▸ Brief
Recast the text lines of the listing as a Markdown table with the columns "Row" and "Line", numbering each row and skipping blank lines. Leave the pictures out.
Information: Begin
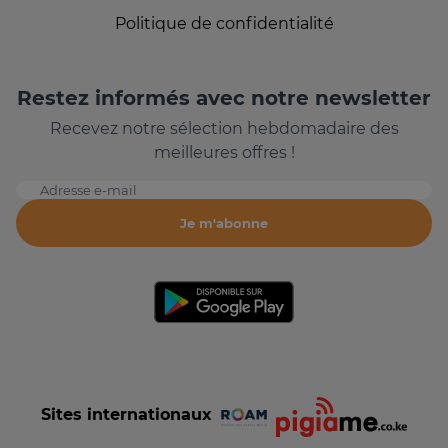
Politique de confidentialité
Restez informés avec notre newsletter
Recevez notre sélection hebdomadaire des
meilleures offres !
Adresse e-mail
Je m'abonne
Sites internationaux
Information: End
▸ Task output
| Row | Line |
|---|---|
| 1 | Politique de confidentialité |
| 2 | Restez informés avec notre newsletter |
| 3 | Recevez notre sélection hebdomadaire des |
| 4 | meilleures offres ! |
| 5 | Adresse e-mail |
| 6 | Je m'abonne |
| 7 | Sites internationaux |